R.  Muitos eventos extremos que estão sucedendo como consequência da mudança climática poderiam ser analisadas com ferramentas de supercomputação e inteligência artificial para uma maior preparação e rapidez de resposta que consigam minimizar o impacto dos desastres e salvar vidas. Em matéria de mudança climática, a grande quantidade de dados com os quais os países latino-americanos e europeus contam seriam cruciais para fazer simulações mais precisas a fim de predizer o clima da Terra em diferentes cenários e combater a mudança climática com evidência cada vez mais fiável.”

P.  E em matéria de saúde, como a supercomputação poderia ajudar a enfrentar futuras pandemias ou combater enfermidades endêmicas como o dengue, zika ou chikungunya?

R.  “A medicina personalizada é uma área de oportunidade para aplicar a supercomputação na prevenção de enfermidades de transmissão, algo para o que são requeridos dados e supercomputadores e, como disse, vontade de colaboração entre os governos da América Latina e da Europa. Devido às rápidas mudanças climáticas, as doenças tradicionalmente endêmicas da América Latina agora estão aparecendo também na Europa. Uma razão a mais para impulsionar uma colaboração mais estreita.”

P.  A inteligência artificial está muito vinculada à supercomputação. Como conseguir que seu uso esteja ao serviço das pessoas e não ao contrário?

R.  “Como qualquer outra nova tecnologia emergente, as autoridades devem definir as políticas adequadas para a proteção do grande público geral e em sua maioria não informado. Os especialistas devem ser os encarregados de uma correta informação e difusão dos conceitos básicos e os sistemas educativos, de ensinar aos estudantes desde idades precoces a aplicá-la com espírito crítico e ética. 
É crucial alcançar o equilíbrio adequado entre proteger o cidadão e não obstaculizar a inovação e a pesquisa. Em qualquer caso, as ações devem ser decididas a nível mundial, caso contrário, a I+ D migrará para regiões onde há menos controle, criando assim uma desvantagem injusta.”

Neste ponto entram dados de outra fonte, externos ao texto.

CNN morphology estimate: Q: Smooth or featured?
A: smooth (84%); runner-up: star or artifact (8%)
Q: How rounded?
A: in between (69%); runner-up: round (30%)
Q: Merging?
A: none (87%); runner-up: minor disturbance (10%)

P.  Dada a vantagem comparativa de uma comunidade linguística de 850 milhões de pessoas, poderíamos aspirar a um futuro no qual a ciência, a tecnologia, a inovação e a inteligência artificial também se desenvolvam em espanhol e português?

R. “Ainda que hoje em dia, se vê difícil deslocar a liderança do inglês como língua na produção e intercâmbio de ciência e tecnologia, os últimos avanços de aprendizagem automático mediante algoritmos, machine learning ou os grandes modelos de linguagem podem ajudar a admitir outros idiomas e que a tradução automática e instantânea nas aplicações seja accessível a todos.

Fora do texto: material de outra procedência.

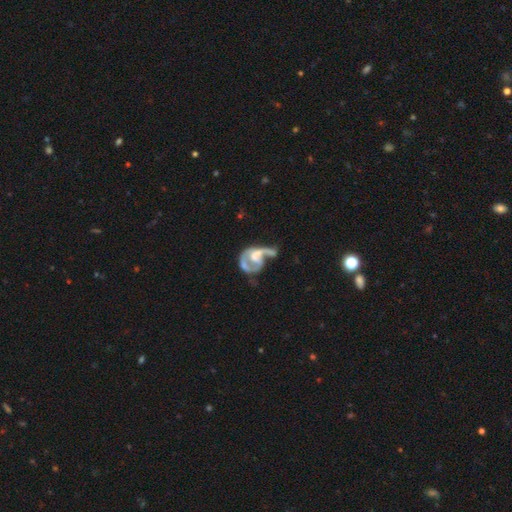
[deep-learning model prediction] A featured or disk galaxy (72%) with no bar (65%), spiral arms (64%) and a moderate central bulge (34%).

Vote fractions:
- Smooth or featured? featured or disk: 72% / smooth: 21% / star or artifact: 8%
- Edge-on disk? no: 97% / yes: 3%
- Bar? no: 65% / weak: 26% / strong: 9%
- Spiral arms? yes: 64% / no: 36%
- Bulge size? moderate: 34% / none: 29% / small: 24% / large: 11% / dominant: 2%
- Merging? major disturbance: 43% / merger: 22% / none: 20% / minor disturbance: 15%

Na Ibero-América temos uma grande quantidade de vídeos, gravações, áudios e um grande volume de informação escrita em espanhol e português que representam dados que são a chave para proteger nossos idiomas ante a irrupção de aplicações como ChatGPT e outros desenvolvimentos, para que não tenhamos de deixar nossos idiomas unicamente a mercê de empresas tecnológicas e aplicações externas.”

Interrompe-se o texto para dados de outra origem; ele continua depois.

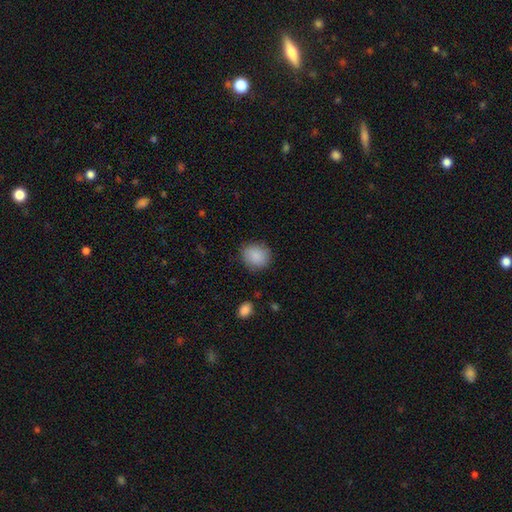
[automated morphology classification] This appears to be a smooth galaxy with no disk features (88%) that is round (72%). Merging: none (84%).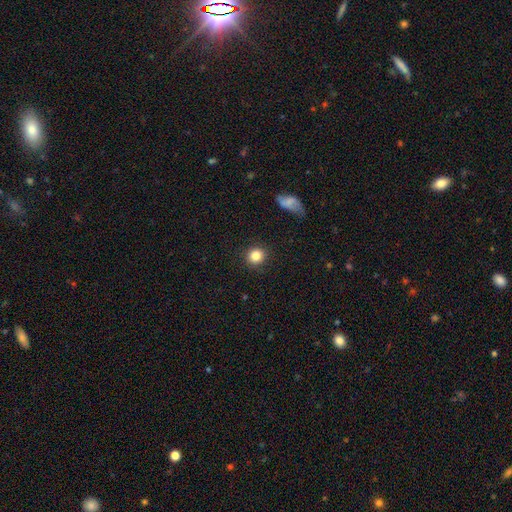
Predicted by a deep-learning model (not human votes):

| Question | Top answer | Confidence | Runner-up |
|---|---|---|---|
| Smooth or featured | smooth | 84% | star or artifact (10%) |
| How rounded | round | 89% | in between (10%) |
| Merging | none | 90% | minor disturbance (7%) |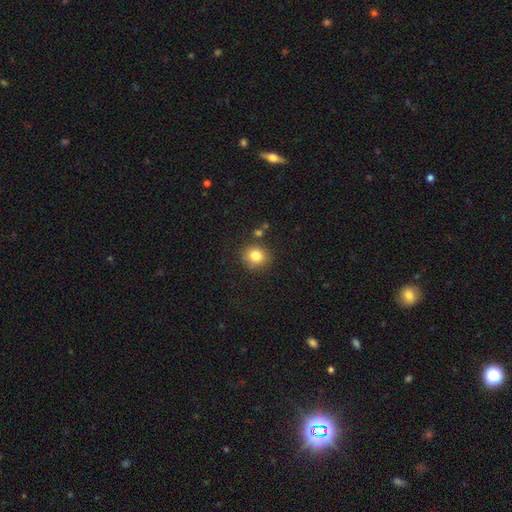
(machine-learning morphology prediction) This appears to be a smooth galaxy with no disk features (81%) that is round (84%). Merging: none (82%).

Ao final de um interessante diálogo sobre os caminhos que se abrem quando a tecnologia se conjuga com a cooperação entre países e a vontade política, Mateo Valero põe a tônica em uma mensagem que percorreu toda a conversa: “a ciência é semente de ideias e de riqueza. Se queremos ter um bom futuro e presente, teremos de apostar por uma educação, uma ciência e uma sanidade de qualidade e não recortar recursos em pesquisa e desenvolvimento em momentos de crise”.